__Exercise task A__
Select every line of the listing below that contains the string "major".

* * * * * * * * *

# Tailgate spreader for bulk salt



## Mustang (Feb 20, 2004)

Thinking of retiring my Western Pro Flo 2 spreaders and getting something new. What's the reviews and opinions on the newest tailgate spreaders that can handle bulk salt?


----------



## magnatrac (Dec 22, 2006)

As far as tailgate spreaders go I thought the pro flo2 was great. I have never owned one but used one in the past. It has a speed control for the feed and spinner. My personal owner experience with bulk salt in a tailgate spreader was the buyer's tgs07. It worked good but was handicapped buy a one speed auger/ spinner. It you are running wide open all the time it's fine, but smaller areas it's not ideal. That said they are cheap and you should have extra cheap parts on hand. For what any of the 2 speed tailgate spreaders cost you are approaching the cost of a small electric v box spreader.


----------



## CCSnow (Jan 25, 2016)

I had a Boss Tgs600 that was decent. It has a variable spinner but didn't have an auger just spinning leaded weights. High moisture salt would stick to the sides sometimes so you would have to get out and shake the salter. Hook up and removal was easy if you kept it lubed. Love my vbx in comparison because of capacity and spread pattern but it's a lot harder to clean. Also depends how you plan to fill it. If by hand I would do a tailgate, if by machine I would do vbox. I've heard great things about SnowEx tailgate spreaders.


----------



## Alpine Snow (Nov 16, 2020)

I’ve had the BOSS TGS 1100 for several years with no issues. Very easy for one guy to put on and take off. It has the auger.


----------



## 715Plower (Jan 14, 2015)

I bought a Western 2500 and installed a vibe on the frame with a toggle switch. When the salt stops spreading flip it on and any bridging issues are resolved.


----------



## Ol Shayner (Nov 29, 2020)

I have a 6 cubic ft. and 8(new, not used yet) arctic but the mount, frame, and motor assembly are the same on both, just hopper size itself is different. I am 100 % happy with the way they work, the way they hook up to or remove from truck, and ease of control, I've always used bagged salt, never bulk and only issue I ever had/have is large hard clumps of salt will fall in and stop flow of salt to the anger.


----------



## firerookief18 (12 mo ago)

Ok question: I have 2 salt dog tgs 5 yd- has anyone made a block off plate to stoop spillage once you turn the spreader off? Both of mine continues to spill salt out all over the ground when I turn mine off. I was thinking of fabricating a simple stainless steel slide plate to block the opening while I’m not using it or em route to the next site. Any thoughts would be appreciated.


----------



## Kman2298 (Dec 24, 2015)

I also have a salt dog tailgate salter with a vibrator. I love the design with the auger. Very simple easy to use and the vibrator comes in handy. If the salts wet it will get clogged very easily. I have only been using a mix of bag and bulk salt thats completely dry in it.


----------

* * * * * * * * *

__Exercise task B__
Rewrite the forum thread above, beginning at the words "## Ol Shayner" and stopping after "(12 mo ago)", with "hopper" changed to "bin".

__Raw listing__
* * * * * * * * *

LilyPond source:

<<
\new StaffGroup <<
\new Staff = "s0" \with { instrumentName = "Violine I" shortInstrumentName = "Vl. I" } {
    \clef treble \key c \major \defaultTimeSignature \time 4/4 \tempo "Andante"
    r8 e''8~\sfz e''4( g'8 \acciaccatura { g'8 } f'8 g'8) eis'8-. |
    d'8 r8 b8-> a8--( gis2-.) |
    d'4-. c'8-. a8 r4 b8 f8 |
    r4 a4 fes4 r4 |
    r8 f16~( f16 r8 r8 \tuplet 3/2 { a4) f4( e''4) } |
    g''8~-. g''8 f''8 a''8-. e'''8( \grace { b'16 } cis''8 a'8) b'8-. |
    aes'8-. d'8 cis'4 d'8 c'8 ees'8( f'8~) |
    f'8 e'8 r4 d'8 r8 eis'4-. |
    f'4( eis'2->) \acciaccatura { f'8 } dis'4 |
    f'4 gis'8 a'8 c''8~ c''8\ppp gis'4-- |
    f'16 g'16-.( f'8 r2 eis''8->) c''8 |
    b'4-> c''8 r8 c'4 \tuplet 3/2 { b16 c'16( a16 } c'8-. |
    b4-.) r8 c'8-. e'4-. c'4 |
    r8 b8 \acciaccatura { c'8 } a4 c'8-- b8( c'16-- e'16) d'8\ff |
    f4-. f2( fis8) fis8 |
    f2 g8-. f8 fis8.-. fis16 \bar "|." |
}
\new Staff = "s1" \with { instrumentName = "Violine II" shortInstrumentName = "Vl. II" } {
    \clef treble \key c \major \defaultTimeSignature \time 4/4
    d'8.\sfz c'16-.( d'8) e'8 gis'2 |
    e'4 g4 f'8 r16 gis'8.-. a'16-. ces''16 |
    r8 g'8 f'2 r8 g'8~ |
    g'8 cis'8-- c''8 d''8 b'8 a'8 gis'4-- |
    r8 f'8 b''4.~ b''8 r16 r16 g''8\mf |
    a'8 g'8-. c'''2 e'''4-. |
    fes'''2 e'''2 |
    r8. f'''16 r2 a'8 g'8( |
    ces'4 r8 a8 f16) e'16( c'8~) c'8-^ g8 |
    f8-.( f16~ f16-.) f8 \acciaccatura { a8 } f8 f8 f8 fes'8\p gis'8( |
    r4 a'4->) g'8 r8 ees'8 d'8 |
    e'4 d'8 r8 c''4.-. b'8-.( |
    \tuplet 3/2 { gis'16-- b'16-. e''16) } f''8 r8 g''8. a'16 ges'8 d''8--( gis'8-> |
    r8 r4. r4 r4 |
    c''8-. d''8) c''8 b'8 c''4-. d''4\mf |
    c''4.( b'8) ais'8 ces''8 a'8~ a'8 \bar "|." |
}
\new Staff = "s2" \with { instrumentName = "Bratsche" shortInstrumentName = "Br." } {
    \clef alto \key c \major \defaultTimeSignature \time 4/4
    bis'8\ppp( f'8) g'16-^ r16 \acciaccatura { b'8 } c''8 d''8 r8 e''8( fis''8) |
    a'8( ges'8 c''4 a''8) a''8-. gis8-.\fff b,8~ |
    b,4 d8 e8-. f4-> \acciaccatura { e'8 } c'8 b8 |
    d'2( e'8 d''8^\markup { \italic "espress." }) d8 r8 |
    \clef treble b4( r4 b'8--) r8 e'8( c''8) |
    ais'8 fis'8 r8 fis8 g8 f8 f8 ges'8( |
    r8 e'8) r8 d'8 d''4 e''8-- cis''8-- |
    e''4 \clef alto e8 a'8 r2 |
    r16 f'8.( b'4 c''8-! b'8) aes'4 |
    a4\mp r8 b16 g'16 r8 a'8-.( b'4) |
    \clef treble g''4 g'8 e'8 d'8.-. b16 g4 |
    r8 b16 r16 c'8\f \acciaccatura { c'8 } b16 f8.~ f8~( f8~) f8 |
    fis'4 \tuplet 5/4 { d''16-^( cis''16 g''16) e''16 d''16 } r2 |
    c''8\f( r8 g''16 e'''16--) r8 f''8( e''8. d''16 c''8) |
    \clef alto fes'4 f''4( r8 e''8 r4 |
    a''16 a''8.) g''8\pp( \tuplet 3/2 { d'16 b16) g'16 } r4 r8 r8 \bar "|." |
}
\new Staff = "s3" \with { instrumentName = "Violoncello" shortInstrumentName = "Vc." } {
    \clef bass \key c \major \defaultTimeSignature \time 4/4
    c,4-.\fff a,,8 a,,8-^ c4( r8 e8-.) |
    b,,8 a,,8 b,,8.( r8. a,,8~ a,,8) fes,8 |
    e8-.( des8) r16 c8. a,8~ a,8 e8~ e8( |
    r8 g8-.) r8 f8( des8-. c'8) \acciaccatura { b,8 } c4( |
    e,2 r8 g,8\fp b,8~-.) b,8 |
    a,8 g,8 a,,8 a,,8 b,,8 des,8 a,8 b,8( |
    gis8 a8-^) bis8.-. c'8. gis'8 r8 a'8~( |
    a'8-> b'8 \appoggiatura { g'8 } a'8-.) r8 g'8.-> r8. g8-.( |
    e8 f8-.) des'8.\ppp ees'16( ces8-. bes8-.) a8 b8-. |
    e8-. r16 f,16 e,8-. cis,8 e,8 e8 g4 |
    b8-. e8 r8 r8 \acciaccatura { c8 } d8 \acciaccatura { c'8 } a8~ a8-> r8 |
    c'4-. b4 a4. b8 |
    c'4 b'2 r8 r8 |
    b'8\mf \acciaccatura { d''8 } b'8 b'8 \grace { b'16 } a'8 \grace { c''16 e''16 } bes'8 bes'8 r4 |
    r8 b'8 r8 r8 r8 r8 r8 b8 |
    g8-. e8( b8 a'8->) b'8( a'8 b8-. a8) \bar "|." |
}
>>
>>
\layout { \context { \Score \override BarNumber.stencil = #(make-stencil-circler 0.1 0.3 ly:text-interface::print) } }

* * * * * * * * *

__Task response A__
    \clef treble \key c \major \defaultTimeSignature \time 4/4 \tempo "Andante"
    \clef treble \key c \major \defaultTimeSignature \time 4/4
    \clef alto \key c \major \defaultTimeSignature \time 4/4
    \clef bass \key c \major \defaultTimeSignature \time 4/4

__Task response B__
## Ol Shayner (Nov 29, 2020)

I have a 6 cubic ft. and 8(new, not used yet) arctic but the mount, frame, and motor assembly are the same on both, just bin size itself is different. I am 100 % happy with the way they work, the way they hook up to or remove from truck, and ease of control, I've always used bagged salt, never bulk and only issue I ever had/have is large hard clumps of salt will fall in and stop flow of salt to the anger.


----------



## firerookief18 (12 mo ago)